Si diceva, caduto il Conte-bis, che il “sistema Draghi” avrebbe domato, addomesticato i partiti italiani. E invece qualcuno ha saputo adattarsi, altri no, dice Piepoli. “Il Pd è il partito che meglio si è adattato, i Cinque Stelle quelli più a disagio”. Perché? “Soffrono per le lotte intestine, le stilettate reciproche. Ora come ora, sono un partito estraneo alla governabilità”. E Conte? “Fatica anche lui, perché è un uomo d’ordine che deve governare un disordine senza precedenti. Senza di lui, quell’ecosistema politico è destinato a disgregarsi. Può salvarlo, ma loro devono riconoscerlo”.

La vera spada di Damocle sul governo, però, si chiama Lega. Che forse litiga meno al suo interno, ma ingaggia un duello al giorno con tutti gli altri, da Enrico Letta a Giorgia Meloni. Il duello con il neo-segretario dem, spiega Piepoli, finirà in pareggio. “La guerra la vince chi non la fa. Se continuano a sfidarsi e punzecchiarsi perdono entrambi.
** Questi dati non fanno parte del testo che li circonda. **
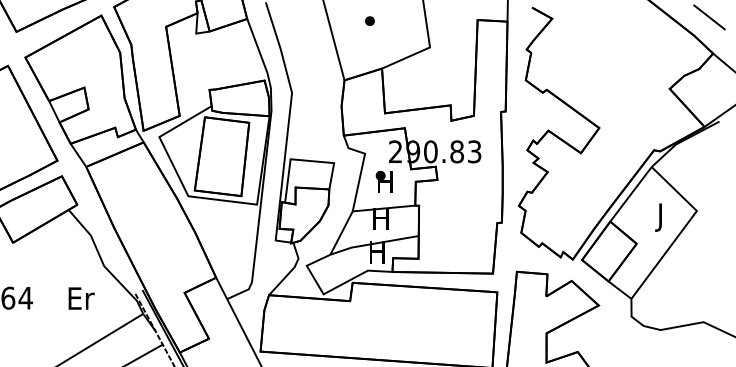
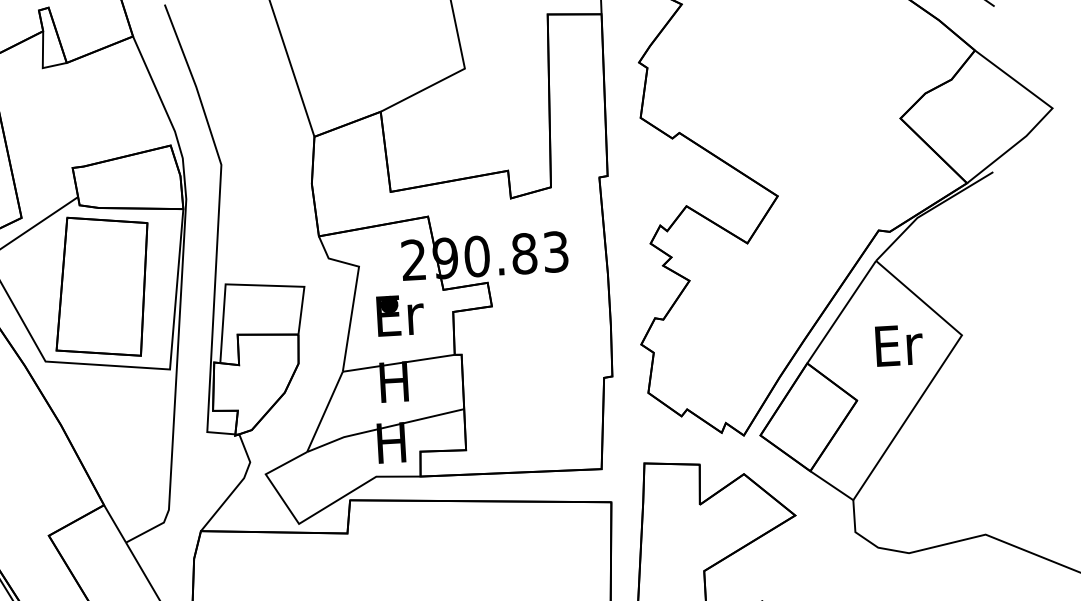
part: (369, 20) -> (353, 26), removed
text: (386, 181) -> (400, 314), H -> Er
text: (661, 217) -> (898, 350), J -> Er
Perdono l’occasione di salvare il Paese e metterci sopra la firma”.

Che dire invece dei fratelli coltelli nel centrodestra? “Lo scontro con FdI è più di facciata, Salvini e Meloni si stanno spartendo i compiti, è un gioco di ruoli necessario. Si dividono il mercato elettorale, pressano il governo, uno da dentro, l’altra da fuori. Il centrodestra ha la maggioranza dei voti degli italiani, se litigano hanno solo da perdere”.

Chiudiamo con una provocazione: e se fosse lui, Mario Draghi, la figura giusta per guidare il centrodestra una volta finita l’emergenza? E se si facesse tentare dalla politica come Conte? “Neanche per idea. Conte è una persona brillante, come Draghi. Ma è un draghetto, non ha la stessa forza di pensiero. Draghi lo vedo con una sola casacca, il tricolore”.